The decocker is similarly easy to hit, and while it doesn’t protrude far from the frame it’s deeply and broadly serrated and extremely grippy and functional despite its relatively low profile, as is the slide release.  What’s more, the gun ships with all the parts necessary to convert it from a decocker to a manual thumb safety, running it permanently in single action like a 1911.  That’s just…we don’t even know what the adjective is.  For a service pistol in this bubble-wrapped, enwimpificated era, it’s just awesome.

The magazine release is designed similarly; it doesn’t project very far from the frame but manages to be almost impossible to miss.  Magazines lock in firmly and eject easily.

CZ P-09The factory sights are clearly derived from CZ’s competition experience: they are simple three-dot sights with glow-in-the-dark painted dots but the proportions are quite different than the chunky, ill-defined sights most polymer service pistols sport.  No, these are crisp, with a narrow front that allows much more light in on either side than most of the throwaway placeholders we see.  If you don’t specifically need night sights (and in low light we found the glow from the luminescent paint was actually quite effective compared to white paint on a reference gun) or a fiber optic front, we’d keep these, and that’s not something we usually say about factory sights.  They’re mounted as far apart on the slide as CZ could get them to maximize the sight radius; again, that’s the mixing of competition experience with tactical utility which we’re seeing more and more of these days (and really liking).

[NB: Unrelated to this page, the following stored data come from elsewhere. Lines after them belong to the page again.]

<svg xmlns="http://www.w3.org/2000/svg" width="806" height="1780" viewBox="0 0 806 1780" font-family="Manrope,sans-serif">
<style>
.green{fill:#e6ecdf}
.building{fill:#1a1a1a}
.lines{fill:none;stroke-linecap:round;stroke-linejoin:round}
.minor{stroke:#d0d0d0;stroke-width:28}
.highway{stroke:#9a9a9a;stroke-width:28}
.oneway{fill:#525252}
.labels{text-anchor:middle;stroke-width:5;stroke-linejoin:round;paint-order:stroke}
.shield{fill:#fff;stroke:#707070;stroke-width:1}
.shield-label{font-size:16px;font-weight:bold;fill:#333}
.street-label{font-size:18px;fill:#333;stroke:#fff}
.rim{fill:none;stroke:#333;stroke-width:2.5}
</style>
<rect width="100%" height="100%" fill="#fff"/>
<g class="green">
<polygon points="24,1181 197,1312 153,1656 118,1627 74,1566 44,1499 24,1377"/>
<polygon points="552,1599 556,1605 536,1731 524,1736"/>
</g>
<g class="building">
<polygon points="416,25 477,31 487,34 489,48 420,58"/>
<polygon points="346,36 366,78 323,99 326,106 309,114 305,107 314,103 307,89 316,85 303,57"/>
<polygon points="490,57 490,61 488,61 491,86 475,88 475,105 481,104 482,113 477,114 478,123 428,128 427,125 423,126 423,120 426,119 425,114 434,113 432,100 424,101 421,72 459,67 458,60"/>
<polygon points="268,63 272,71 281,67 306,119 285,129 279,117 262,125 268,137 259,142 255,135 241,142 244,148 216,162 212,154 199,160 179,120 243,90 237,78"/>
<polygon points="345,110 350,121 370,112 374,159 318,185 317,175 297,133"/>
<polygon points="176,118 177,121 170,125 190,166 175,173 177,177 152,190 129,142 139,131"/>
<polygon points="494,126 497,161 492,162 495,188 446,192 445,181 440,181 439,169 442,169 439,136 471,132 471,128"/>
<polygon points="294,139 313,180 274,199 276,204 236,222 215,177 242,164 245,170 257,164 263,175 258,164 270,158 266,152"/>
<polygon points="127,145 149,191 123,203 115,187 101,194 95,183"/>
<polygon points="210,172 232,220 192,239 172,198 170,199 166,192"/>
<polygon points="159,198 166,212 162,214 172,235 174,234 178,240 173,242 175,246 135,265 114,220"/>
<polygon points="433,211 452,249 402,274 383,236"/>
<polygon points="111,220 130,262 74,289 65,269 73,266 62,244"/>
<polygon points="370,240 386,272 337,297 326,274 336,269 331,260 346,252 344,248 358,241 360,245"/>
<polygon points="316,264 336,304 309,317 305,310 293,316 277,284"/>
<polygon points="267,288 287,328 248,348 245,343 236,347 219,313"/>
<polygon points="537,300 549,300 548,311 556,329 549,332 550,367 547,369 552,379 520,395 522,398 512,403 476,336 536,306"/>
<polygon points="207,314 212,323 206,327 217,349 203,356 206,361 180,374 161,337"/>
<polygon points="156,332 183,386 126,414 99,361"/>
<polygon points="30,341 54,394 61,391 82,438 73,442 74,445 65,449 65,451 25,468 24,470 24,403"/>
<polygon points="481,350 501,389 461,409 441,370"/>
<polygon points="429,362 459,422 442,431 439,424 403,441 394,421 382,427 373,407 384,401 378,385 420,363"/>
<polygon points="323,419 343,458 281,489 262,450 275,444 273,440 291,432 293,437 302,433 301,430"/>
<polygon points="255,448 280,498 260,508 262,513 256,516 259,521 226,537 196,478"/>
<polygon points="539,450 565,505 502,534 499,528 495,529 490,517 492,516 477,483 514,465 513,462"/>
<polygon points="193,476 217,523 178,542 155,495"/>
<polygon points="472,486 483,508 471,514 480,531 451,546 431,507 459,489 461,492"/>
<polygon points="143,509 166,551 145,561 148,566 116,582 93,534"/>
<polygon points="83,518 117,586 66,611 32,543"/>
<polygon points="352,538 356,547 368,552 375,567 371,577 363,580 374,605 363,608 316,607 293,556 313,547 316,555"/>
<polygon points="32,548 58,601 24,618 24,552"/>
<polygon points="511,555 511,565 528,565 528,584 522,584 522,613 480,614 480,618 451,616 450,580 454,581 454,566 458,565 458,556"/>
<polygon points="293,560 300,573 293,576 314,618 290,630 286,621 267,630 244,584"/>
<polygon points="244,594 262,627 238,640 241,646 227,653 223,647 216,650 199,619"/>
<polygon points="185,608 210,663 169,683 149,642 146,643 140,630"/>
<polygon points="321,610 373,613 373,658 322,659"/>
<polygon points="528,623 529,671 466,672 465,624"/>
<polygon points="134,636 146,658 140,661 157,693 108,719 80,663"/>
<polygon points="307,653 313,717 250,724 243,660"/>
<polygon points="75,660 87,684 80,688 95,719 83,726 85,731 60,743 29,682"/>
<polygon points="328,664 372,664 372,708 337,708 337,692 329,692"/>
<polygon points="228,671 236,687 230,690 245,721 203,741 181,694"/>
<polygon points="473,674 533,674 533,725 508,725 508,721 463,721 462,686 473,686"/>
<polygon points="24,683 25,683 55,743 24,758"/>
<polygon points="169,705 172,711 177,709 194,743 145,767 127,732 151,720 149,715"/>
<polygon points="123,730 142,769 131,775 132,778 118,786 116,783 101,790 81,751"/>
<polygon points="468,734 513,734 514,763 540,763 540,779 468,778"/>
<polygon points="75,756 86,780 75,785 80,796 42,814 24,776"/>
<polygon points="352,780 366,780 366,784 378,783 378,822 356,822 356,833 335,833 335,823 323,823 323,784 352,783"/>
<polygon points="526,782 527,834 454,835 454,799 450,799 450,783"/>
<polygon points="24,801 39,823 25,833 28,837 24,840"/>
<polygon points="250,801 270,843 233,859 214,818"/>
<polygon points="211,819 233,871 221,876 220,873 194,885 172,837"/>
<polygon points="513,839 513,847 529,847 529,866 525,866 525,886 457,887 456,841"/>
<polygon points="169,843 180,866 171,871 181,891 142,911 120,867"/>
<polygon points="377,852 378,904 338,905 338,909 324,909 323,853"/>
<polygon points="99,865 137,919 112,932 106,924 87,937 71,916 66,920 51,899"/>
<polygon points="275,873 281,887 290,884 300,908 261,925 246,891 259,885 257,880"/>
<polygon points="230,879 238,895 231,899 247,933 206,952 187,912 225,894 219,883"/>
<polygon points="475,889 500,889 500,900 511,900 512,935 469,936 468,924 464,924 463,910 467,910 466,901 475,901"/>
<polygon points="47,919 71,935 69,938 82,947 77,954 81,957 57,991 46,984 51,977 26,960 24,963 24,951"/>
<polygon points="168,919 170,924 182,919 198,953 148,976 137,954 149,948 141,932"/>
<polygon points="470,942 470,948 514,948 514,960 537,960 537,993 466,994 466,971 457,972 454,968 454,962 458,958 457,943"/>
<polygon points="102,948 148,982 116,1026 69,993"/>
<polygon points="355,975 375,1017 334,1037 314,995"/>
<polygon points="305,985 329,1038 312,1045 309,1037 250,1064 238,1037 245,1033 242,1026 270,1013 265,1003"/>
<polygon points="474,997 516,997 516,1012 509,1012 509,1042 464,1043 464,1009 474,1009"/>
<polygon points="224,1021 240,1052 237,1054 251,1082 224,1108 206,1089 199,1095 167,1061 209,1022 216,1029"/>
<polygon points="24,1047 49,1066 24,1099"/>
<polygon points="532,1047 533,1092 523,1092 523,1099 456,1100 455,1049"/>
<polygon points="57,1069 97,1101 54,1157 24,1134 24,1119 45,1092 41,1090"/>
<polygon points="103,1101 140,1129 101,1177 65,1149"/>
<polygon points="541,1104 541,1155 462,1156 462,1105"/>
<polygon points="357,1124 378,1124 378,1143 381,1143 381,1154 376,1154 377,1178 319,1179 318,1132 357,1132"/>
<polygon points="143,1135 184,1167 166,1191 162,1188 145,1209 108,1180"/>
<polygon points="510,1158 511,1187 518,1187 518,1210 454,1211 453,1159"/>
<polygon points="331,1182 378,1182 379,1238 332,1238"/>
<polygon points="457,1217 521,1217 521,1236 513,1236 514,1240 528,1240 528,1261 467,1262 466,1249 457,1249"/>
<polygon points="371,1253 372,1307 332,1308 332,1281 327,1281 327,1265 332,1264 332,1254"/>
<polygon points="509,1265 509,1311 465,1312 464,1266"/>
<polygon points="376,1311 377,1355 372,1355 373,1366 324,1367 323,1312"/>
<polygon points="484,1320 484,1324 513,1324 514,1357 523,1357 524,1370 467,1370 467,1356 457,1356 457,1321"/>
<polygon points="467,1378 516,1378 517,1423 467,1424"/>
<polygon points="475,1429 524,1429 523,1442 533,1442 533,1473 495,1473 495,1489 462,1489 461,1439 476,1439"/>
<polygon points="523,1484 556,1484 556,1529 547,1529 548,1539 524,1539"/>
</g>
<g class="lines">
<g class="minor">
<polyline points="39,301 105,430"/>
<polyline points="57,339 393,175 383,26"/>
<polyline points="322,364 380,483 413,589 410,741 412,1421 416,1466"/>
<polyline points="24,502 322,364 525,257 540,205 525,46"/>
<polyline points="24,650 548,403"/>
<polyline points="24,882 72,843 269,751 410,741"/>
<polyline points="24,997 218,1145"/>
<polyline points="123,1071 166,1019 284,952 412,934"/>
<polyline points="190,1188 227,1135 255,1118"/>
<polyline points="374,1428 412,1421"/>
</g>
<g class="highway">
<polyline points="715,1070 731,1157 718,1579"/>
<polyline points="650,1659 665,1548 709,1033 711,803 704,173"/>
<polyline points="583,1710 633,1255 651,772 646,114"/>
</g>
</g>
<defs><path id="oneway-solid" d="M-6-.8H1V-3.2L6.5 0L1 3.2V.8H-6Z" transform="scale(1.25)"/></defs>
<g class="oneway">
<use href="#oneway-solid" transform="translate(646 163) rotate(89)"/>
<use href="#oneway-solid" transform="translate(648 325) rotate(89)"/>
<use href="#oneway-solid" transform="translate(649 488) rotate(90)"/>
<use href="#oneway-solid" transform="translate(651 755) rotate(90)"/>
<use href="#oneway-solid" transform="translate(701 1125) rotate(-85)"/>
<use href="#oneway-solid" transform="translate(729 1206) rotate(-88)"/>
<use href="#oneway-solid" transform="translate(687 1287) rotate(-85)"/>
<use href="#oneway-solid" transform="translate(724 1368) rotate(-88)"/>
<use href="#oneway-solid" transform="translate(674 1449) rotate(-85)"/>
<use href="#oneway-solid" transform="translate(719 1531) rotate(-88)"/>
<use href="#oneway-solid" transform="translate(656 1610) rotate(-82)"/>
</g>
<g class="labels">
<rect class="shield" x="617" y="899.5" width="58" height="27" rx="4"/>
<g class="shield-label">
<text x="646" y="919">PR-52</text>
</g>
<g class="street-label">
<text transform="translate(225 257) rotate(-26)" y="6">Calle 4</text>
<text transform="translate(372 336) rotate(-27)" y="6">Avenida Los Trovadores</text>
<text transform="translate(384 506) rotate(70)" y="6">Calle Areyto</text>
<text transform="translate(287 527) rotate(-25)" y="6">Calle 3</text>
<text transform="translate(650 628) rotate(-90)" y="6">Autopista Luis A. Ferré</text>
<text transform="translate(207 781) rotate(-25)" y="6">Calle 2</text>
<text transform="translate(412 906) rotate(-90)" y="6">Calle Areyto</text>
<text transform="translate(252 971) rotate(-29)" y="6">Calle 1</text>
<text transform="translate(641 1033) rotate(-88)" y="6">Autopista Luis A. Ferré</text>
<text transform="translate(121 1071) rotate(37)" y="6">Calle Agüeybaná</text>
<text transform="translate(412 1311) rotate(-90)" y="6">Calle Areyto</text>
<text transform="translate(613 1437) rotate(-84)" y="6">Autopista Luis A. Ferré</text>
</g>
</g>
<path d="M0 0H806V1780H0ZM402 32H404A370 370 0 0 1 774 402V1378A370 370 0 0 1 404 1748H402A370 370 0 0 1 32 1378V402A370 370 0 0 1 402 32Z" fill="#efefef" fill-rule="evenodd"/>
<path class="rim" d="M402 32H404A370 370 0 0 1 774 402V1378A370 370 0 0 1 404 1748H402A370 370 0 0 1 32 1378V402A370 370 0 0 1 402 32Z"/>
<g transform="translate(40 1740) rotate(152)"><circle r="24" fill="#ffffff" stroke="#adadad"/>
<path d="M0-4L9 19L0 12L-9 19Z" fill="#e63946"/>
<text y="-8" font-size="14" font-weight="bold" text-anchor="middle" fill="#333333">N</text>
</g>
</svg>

The slide is easier to grip than that of the Shadow 2, their pure competition machine we reviewed not long ago, which makes sense as the P-09 is a workhorse, not a racehorse.  At the range, we gave it no consideration during shooting, and that was a marked difference from the flagship, on which the slide profile was one of our only objections.

What the CZ P-09 did share with the Shadow 2 is ease of shooting.  This is, like so many CZs, a supremely easy pistol to shoot accurately.  Our first magazine went easily into a 2” circle at 10 yards; at that distance we found we could aggressively slap the trigger at near-maximum speed and be confident in hand-sized groups with no difficulty at all.  The polymer frame is lighter than the alloy Shadows, but it’s also more flexible and it soaks up recoil almost equally well.

CZ P-09If there’s one issue we can see with the P-09, it’s size.  That doesn’t happen to be an issue for a whole lot of Calibre’s staff, but if you’re looking for a small pistol, this isn’t it.  It ships with three backstraps and we did find that they could be used to tune the natural point of aim but none of them made the gun much smaller.  Granted, the grip is shaped well enough that it doesn’t have the “holding a brick” feel that our much-loved, but far from svelte, Glock 20SF does, but it’s a grip that is long, deep, and fairly wide.

But if you’re looking for a service pistol and size is not a concern, this is one of the best we’ve ever shot, period.  They go for around $800 or so, which puts them right around the sweet spot for gunfighter plastic in Canada.  But believe us when we say: these are some of the easiest guns to shoot this well that we’ve ever seen.